→ Task prompt
From the entries below, list each line with "wrist".

→ Listed entries
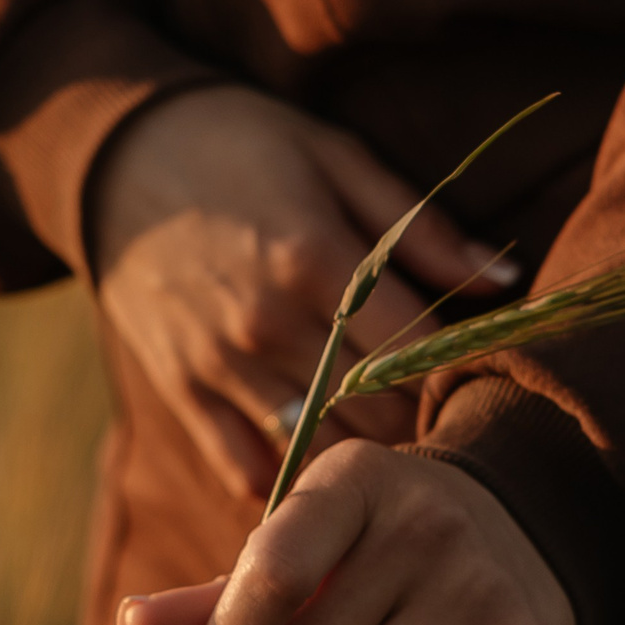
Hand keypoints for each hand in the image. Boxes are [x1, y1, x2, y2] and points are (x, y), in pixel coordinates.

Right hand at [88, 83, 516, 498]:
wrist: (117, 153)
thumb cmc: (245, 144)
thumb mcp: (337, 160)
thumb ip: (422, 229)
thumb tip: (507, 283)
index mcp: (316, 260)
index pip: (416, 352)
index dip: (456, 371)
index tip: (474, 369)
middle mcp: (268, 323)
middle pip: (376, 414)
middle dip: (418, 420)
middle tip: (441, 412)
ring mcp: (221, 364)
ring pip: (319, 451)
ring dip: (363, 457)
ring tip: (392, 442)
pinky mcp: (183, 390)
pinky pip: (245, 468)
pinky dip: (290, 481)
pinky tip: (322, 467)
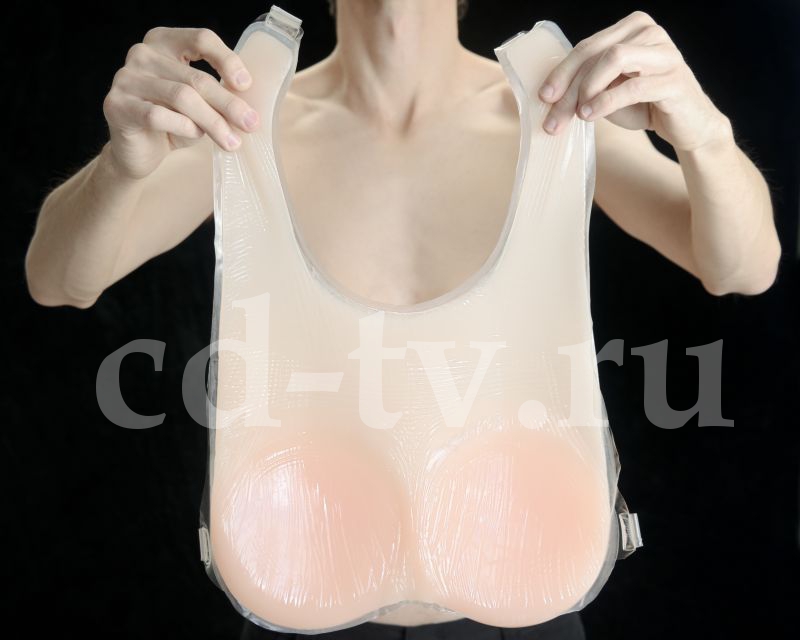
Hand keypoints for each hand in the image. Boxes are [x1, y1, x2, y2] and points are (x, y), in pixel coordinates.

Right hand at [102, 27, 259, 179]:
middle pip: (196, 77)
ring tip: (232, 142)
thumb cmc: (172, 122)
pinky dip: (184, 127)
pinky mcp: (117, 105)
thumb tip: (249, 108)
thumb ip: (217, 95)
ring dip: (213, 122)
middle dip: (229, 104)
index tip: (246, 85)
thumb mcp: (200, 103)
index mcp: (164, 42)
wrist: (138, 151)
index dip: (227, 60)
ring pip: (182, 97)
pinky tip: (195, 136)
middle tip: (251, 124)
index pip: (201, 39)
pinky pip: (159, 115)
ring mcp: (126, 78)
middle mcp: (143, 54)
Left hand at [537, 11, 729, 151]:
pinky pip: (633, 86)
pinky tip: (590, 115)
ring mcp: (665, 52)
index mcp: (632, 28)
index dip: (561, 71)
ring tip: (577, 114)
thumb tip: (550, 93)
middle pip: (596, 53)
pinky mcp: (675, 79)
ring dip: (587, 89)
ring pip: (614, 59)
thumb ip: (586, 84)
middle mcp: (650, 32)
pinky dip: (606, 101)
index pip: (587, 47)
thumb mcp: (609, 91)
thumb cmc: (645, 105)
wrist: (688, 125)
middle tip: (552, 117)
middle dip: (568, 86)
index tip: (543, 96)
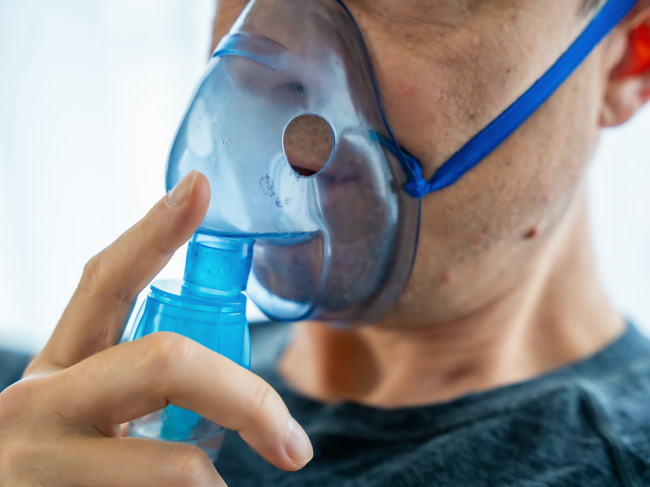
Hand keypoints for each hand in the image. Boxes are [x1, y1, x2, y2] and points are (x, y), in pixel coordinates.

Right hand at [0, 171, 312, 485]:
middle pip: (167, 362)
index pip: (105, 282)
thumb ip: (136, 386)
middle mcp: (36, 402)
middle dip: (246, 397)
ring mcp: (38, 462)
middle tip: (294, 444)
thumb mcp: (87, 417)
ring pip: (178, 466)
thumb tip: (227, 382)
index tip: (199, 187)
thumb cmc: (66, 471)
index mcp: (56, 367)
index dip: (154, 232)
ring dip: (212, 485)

* * *

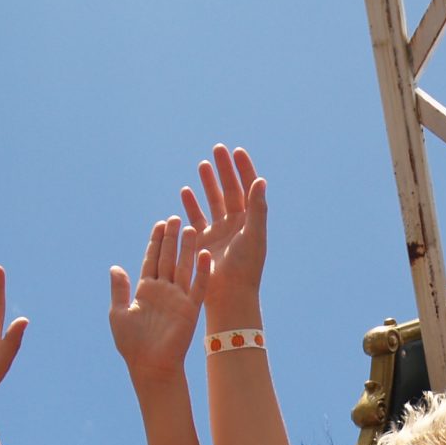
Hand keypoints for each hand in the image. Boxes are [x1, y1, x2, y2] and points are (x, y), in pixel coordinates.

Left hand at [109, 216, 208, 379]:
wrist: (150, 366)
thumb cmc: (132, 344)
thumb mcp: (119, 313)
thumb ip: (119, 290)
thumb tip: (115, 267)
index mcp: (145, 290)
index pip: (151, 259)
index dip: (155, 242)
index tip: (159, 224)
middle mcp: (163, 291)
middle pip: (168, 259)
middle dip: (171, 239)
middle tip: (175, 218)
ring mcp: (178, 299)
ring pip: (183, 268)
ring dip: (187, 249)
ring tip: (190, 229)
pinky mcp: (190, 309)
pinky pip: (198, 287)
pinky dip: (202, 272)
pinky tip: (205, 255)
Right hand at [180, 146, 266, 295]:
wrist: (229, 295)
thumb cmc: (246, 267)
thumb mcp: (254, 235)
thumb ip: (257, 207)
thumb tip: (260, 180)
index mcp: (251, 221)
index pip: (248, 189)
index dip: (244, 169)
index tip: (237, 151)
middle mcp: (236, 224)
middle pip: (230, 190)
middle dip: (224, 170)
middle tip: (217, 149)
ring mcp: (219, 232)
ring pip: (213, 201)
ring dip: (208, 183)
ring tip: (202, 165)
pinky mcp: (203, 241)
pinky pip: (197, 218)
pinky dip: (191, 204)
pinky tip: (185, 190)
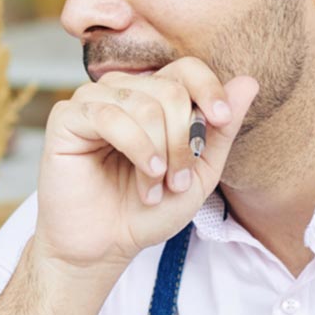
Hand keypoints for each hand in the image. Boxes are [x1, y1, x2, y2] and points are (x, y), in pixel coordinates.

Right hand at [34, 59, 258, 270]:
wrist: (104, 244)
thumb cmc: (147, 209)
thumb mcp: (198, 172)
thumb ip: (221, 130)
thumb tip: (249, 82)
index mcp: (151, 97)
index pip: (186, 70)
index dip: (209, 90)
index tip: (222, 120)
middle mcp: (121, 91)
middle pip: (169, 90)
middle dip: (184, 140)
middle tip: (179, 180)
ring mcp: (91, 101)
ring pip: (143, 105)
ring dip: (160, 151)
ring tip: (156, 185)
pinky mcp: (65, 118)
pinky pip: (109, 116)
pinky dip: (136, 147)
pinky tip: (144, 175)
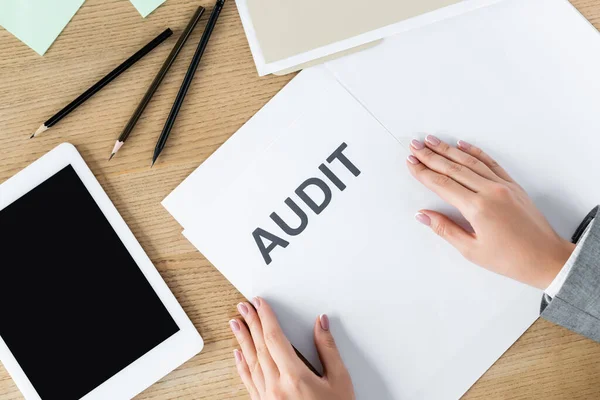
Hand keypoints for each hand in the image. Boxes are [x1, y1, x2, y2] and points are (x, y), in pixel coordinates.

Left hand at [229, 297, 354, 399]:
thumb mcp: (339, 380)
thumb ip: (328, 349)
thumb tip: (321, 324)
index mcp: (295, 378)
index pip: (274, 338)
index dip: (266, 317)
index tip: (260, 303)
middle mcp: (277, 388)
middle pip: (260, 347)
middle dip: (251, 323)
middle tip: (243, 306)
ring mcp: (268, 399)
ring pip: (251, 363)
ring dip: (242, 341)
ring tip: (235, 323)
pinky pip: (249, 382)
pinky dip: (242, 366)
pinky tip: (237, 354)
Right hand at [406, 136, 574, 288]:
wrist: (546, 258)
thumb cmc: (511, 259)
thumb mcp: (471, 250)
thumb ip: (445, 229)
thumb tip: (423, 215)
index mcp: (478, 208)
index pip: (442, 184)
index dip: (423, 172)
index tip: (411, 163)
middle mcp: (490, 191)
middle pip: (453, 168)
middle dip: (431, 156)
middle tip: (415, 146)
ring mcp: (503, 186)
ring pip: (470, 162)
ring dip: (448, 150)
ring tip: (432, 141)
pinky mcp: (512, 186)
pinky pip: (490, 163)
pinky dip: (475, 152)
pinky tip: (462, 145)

→ Solution to this exercise
wrist: (117, 153)
wrist: (138, 151)
wrist: (688, 125)
wrist: (150, 366)
wrist: (229, 295)
wrist: (104, 244)
wrist: (546, 258)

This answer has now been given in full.